An efficient algorithm for the stochastic simulation of the hybridization of DNA to microarrays

Abstract

Background: Although oligonucleotide microarray technology is ubiquitous in genomic research, reproducibility and standardization of expression measurements still concern many researchers. Cross-hybridization between microarray probes and non-target ssDNA has been implicated as a primary factor in sensitivity and selectivity loss. Since hybridization is a chemical process, it may be modeled at a population-level using a combination of material balance equations and thermodynamics. However, the hybridization reaction network may be exceptionally large for commercial arrays, which often possess at least one reporter per transcript. Quantification of the kinetics and equilibrium of exceptionally large chemical systems of this type is numerically infeasible with customary approaches.

Results: In this paper, we present a robust and computationally efficient algorithm for the simulation of hybridization processes underlying microarray assays. Our method may be utilized to identify the extent to which nucleic acid targets (e.g. cDNA) will cross-hybridize with probes, and by extension, characterize probe robustnessusing the information specified by MAGE-TAB. Using this algorithm, we characterize cross-hybridization in a modified commercial microarray assay.

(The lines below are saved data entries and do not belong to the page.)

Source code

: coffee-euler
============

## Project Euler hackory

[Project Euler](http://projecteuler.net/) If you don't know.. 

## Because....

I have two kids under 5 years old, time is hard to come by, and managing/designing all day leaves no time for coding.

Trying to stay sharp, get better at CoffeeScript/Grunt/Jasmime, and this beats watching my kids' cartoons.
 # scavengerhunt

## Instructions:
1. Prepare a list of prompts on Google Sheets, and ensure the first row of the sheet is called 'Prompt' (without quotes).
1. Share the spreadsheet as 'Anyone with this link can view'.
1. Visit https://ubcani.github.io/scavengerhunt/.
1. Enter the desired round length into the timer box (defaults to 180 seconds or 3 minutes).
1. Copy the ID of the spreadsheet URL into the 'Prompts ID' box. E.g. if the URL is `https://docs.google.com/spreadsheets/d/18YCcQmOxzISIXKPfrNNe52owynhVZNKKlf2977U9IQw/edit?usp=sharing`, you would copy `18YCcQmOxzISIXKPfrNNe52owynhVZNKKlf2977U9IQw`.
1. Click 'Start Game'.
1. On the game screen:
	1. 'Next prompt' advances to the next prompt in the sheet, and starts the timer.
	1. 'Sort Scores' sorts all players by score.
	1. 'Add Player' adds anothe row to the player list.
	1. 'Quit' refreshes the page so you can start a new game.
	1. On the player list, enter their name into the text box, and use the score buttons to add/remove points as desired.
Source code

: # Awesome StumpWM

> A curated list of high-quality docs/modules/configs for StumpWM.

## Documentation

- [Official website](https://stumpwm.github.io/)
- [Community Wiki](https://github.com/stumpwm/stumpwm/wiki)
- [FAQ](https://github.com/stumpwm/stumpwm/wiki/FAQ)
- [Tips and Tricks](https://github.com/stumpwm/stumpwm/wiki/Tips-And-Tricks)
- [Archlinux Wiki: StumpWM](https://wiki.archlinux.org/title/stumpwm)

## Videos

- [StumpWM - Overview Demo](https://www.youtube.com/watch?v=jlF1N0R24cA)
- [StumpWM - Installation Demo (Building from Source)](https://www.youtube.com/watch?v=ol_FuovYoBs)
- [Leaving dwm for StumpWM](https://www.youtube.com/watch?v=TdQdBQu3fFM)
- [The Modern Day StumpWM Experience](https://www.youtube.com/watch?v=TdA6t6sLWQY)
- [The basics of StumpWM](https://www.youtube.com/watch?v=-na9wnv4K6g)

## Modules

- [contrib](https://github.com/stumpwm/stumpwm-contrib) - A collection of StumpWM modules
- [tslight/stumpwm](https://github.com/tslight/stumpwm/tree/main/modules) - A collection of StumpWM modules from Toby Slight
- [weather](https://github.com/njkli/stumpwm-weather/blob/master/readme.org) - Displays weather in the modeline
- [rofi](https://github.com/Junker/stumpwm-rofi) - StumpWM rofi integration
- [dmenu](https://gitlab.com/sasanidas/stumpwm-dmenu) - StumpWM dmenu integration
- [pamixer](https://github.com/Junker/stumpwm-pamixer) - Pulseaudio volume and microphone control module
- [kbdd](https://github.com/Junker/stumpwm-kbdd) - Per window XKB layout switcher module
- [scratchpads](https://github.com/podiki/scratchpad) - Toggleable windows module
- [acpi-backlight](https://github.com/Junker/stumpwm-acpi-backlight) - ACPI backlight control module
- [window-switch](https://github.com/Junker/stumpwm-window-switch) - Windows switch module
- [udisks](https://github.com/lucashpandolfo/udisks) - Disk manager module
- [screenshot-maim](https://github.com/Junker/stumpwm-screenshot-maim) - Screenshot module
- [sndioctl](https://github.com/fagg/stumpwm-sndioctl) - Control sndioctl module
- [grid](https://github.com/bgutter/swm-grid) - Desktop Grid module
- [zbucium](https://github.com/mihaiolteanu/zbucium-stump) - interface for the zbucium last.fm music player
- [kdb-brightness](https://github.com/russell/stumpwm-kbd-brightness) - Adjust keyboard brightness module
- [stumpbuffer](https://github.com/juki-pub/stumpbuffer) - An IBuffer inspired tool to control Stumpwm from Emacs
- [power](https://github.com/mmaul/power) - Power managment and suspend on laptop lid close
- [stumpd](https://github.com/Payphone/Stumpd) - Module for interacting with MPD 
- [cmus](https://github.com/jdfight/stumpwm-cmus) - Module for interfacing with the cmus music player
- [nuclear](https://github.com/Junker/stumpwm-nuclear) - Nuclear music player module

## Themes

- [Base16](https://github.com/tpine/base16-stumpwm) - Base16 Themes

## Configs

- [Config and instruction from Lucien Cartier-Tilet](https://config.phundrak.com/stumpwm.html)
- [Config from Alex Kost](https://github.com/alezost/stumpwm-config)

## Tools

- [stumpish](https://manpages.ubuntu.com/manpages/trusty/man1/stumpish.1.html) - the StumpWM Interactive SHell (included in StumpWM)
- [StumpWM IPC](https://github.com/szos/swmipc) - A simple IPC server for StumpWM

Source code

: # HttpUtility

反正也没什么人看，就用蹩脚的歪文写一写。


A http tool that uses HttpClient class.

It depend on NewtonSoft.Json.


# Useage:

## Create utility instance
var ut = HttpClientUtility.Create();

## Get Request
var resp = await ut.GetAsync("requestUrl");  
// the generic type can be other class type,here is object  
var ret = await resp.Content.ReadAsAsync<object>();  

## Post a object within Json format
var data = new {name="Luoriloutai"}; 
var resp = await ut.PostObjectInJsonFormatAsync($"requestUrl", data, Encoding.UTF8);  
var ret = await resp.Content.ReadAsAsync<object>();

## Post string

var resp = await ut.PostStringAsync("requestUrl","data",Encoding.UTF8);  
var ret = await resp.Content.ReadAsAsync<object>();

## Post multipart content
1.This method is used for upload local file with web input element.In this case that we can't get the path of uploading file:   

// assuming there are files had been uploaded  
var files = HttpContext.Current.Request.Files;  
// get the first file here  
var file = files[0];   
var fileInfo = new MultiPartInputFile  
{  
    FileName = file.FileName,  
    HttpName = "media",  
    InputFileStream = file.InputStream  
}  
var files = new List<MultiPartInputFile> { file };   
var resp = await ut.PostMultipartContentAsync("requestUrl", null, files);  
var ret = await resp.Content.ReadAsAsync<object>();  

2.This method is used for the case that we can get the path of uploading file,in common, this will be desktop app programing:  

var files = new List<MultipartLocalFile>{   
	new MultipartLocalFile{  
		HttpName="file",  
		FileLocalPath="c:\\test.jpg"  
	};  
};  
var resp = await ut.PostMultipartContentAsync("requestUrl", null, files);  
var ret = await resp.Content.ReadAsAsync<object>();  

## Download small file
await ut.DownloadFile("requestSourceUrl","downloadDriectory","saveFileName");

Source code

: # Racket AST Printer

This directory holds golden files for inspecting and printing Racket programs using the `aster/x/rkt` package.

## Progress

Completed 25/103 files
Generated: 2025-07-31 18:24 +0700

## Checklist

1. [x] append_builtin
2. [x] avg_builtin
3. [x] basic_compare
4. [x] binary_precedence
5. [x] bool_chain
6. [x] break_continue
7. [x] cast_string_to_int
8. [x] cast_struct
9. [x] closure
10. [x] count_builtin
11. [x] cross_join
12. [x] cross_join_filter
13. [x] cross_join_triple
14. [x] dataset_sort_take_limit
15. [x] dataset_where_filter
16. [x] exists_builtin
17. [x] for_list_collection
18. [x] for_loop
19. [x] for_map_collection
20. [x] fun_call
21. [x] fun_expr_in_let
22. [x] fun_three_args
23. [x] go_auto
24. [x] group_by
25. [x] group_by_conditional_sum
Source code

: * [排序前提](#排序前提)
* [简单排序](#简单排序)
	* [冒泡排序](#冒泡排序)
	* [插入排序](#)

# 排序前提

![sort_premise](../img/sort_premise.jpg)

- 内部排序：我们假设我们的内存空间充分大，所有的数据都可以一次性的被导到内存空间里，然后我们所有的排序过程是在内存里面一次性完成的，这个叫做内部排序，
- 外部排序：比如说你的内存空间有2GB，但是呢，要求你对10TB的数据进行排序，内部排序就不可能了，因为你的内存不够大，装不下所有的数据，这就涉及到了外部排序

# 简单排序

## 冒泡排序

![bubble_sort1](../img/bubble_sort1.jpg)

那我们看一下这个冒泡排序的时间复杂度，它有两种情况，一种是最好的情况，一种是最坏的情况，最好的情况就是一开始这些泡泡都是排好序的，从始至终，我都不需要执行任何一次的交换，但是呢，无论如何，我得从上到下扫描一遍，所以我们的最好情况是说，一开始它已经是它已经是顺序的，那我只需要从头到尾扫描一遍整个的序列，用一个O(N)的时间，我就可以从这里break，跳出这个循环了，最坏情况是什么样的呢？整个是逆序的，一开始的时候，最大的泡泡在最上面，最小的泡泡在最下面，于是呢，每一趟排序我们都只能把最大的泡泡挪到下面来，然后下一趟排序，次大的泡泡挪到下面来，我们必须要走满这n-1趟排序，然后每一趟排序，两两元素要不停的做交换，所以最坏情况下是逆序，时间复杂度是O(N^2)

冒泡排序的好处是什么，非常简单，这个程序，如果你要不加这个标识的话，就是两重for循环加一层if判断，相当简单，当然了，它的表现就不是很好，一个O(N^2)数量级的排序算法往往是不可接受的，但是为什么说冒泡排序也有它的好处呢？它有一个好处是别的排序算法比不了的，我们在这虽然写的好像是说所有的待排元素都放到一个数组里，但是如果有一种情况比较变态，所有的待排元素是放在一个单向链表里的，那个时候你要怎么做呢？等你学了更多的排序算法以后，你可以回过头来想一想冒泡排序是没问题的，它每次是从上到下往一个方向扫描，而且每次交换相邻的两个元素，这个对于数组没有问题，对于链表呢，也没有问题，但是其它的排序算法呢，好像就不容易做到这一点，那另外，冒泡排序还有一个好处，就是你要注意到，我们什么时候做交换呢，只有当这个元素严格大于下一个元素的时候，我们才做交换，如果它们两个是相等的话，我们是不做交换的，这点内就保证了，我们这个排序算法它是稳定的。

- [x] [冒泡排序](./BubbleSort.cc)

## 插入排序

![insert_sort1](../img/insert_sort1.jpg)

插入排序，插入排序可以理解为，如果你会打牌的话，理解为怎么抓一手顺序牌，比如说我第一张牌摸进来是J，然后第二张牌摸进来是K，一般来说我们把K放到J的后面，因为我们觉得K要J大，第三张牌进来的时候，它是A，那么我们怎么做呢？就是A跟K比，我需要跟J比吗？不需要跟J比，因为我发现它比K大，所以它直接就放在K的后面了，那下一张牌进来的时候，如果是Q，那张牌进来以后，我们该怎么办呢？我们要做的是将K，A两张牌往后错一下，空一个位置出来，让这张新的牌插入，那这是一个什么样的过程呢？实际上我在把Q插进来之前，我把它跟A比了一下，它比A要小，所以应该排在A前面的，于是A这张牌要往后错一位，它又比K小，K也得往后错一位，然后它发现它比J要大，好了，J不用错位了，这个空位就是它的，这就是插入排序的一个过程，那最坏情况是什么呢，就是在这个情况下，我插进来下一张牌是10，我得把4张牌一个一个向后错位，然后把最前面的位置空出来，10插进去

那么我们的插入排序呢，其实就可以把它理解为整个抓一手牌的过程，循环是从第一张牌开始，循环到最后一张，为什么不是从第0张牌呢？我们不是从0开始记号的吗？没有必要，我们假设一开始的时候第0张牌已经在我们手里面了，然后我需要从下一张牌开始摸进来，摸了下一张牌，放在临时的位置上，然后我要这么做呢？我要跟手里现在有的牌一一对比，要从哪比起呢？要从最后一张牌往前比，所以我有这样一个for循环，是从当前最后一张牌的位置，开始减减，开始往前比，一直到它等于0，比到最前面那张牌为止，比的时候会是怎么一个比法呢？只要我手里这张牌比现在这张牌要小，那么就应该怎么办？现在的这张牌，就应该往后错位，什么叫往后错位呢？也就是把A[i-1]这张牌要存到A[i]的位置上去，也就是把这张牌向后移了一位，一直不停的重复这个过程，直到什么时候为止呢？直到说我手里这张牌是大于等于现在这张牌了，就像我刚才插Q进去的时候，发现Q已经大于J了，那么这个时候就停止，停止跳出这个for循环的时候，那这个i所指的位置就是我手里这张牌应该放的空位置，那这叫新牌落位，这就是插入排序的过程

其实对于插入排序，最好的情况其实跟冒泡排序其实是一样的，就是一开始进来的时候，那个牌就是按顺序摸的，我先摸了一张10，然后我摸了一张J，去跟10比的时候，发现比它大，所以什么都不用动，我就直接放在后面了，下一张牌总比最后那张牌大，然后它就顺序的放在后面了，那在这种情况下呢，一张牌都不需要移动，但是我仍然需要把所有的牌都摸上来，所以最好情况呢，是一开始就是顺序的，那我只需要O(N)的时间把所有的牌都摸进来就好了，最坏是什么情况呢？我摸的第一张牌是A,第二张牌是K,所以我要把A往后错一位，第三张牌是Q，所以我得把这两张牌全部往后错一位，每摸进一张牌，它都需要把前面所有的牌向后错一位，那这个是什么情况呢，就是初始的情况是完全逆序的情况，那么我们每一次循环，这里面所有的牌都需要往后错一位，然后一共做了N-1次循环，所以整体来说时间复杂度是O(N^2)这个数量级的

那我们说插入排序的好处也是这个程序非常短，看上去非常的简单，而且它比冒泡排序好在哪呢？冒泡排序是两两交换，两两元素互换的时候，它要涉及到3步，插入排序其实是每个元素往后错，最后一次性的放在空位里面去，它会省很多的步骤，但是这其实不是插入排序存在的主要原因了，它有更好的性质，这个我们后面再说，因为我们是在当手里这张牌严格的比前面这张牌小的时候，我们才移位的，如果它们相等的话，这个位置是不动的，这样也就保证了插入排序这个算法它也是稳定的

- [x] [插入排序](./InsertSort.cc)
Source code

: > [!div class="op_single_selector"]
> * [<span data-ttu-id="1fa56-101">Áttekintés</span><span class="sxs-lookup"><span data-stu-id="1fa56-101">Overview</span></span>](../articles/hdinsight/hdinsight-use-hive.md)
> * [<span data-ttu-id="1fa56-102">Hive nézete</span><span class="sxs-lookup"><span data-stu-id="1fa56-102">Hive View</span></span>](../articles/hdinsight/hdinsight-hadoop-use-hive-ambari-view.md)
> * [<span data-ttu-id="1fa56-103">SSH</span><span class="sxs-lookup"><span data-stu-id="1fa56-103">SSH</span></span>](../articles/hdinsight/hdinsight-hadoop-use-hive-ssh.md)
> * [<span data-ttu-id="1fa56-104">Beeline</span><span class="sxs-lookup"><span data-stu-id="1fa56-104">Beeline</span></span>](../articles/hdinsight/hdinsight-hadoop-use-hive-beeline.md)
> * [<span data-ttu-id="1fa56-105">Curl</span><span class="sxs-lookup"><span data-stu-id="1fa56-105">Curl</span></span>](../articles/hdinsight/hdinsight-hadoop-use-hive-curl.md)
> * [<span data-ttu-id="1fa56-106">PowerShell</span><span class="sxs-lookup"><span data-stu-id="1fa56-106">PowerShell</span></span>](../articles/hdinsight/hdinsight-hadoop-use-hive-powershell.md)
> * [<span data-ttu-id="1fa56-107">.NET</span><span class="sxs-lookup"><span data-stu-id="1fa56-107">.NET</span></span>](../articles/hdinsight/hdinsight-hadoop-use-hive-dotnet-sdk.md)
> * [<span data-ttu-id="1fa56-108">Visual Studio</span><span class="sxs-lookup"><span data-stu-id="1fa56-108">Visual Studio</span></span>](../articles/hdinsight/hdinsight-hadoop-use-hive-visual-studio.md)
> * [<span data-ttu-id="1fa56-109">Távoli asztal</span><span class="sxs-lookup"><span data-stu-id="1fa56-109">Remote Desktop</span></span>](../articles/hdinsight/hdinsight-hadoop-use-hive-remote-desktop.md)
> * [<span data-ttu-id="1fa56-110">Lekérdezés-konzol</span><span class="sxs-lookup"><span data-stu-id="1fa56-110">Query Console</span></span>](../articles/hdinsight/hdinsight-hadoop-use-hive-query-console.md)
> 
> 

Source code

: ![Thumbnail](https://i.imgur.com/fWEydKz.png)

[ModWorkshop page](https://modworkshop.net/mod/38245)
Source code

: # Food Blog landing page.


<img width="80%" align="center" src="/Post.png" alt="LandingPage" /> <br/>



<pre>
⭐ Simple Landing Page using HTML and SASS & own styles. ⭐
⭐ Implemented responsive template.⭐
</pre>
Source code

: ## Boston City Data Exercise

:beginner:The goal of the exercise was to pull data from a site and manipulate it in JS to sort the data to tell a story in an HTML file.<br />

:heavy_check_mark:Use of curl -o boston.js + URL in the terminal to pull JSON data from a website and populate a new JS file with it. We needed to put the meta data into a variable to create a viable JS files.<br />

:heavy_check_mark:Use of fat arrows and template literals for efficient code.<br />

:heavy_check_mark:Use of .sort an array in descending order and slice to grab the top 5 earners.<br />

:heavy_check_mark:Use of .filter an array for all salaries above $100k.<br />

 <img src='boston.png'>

Conclusions: By integrating stochastic simulation with thermodynamic prediction tools for DNA hybridization, one may robustly and rapidly characterize of the selectivity of a proposed microarray design at the probe and "system" levels. Our code is available at http://www.laurenzi.net.

Figure 1

Structure of the hybridization table (HT). Rate constants and populations are stored in such a way as to simplify the calculation of the quantities α_j, ϕ_j, α and Φ (See Eqs. 7, 8, 9, and 10) thereby reducing the number of operations per time step of the simulation from O(2N_P N_T) to O(N_P + N_T).

Figure 2

Determination of equilibrium within simulations of hybridization. Results are shown for the hybridization of all 6256 Agilent probes with 6718 full-length yeast cDNAs. The red circle indicates the time at which equilibrium is attained.

Figure 3

Effect of kinetic rate constants upon the equilibrium state in microarray simulations. The fractional occupancies of probes at equilibrium (Eq. 27) are unaffected by random perturbations of rate constants as t → ∞. Each point represents a pair of results for each of the 6256 Agilent probes targeting yeast ORFs. The CPU time required for equilibration of simulated systems (4 h, 100 h, above), like the hybridization time (not shown) does, however, depend upon the rates. Our methodology for estimating rate constants yields rapidly converging simulations.

Figure 4

Comparison of SSAs and the Law of Mass Action. Results of simulations of the hybridization of ten Agilent probes with their targets (N_P = N_T = 10) under standard experimental conditions are illustrated (mean ± SD, n = 5). All three approaches yield statistically indistinguishable results. In these simulations there are 1000 probe molecules per feature (N = 1000), corresponding to a hybridization volume of 0.275 nL.

Figure 5

Computational performance of the Method of Partial Sums and Next Reaction Method. CPU times for of simulations of hybridization until equilibrium are illustrated. The in silico time t required to establish equilibrium is determined by our method and utilized as an end point in "Next Reaction" simulations. Our algorithm outperforms the Next Reaction Method in both absolute terms as well as on a per-probe basis (frame).

Figure 6

Hybridization of cDNA with Agilent 4 × 44 array probes. The populations of hybrids with these fourteen probes (mean ± SD) are a subset of the complete set of results, which are generated from five replicate simulations.

Figure 7

Selectivity distribution for the Agilent probe set. The black line illustrated the selectivities (Eq. eq:Selectivity) of all Agilent probes when the array is hybridized to yeast cDNAs at the initial concentrations described in Methods. The gray lines are results for four different initial initial conditions. The red line delimits 90% selectivity. The distribution is independent of the initial concentrations (x-axes are different for all five sets of results). About 100 probes will not be selective in any given microarray experiment.